> **Instruction**
Can you render the text of every row below as a JSON list of strings, one string per line, with blank lines left out?

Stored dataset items
= = =
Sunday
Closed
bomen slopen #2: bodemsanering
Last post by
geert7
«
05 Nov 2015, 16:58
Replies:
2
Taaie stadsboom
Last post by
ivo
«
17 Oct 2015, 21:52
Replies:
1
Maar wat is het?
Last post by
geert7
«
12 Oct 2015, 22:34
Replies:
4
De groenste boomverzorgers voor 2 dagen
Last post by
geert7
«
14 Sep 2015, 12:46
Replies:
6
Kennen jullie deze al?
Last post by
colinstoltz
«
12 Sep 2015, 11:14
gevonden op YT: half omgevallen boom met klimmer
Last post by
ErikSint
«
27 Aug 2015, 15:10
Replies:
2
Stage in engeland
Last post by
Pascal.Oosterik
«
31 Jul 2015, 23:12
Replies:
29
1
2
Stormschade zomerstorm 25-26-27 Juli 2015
= = =
> **Task response**
[
  "Sunday",
  "Closed",
  "bomen slopen #2: bodemsanering",
  "Last post by",
  "geert7",
  "«",
  "05 Nov 2015, 16:58",
  "Replies:",
  "2",
  "Taaie stadsboom",
  "Last post by",
  "ivo",
  "«",
  "17 Oct 2015, 21:52",
  "Replies:",
  "1",
  "Maar wat is het?",
  "Last post by",
  "geert7",
  "«",
  "12 Oct 2015, 22:34",
  "Replies:",
  "4",
  "De groenste boomverzorgers voor 2 dagen",
  "Last post by",
  "geert7",
  "«",
  "14 Sep 2015, 12:46",
  "Replies:",
  "6",
  "Kennen jullie deze al?",
  "Last post by",
  "colinstoltz",
  "«",
  "12 Sep 2015, 11:14",
  "gevonden op YT: half omgevallen boom met klimmer",
  "Last post by",
  "ErikSint",
  "«",
  "27 Aug 2015, 15:10",
  "Replies:",
  "2",
  "Stage in engeland",
  "Last post by",
  "Pascal.Oosterik",
  "«",
  "31 Jul 2015, 23:12",
  "Replies:",
  "29",
  "1",
  "2",
  "Stormschade zomerstorm 25-26-27 Juli 2015"
]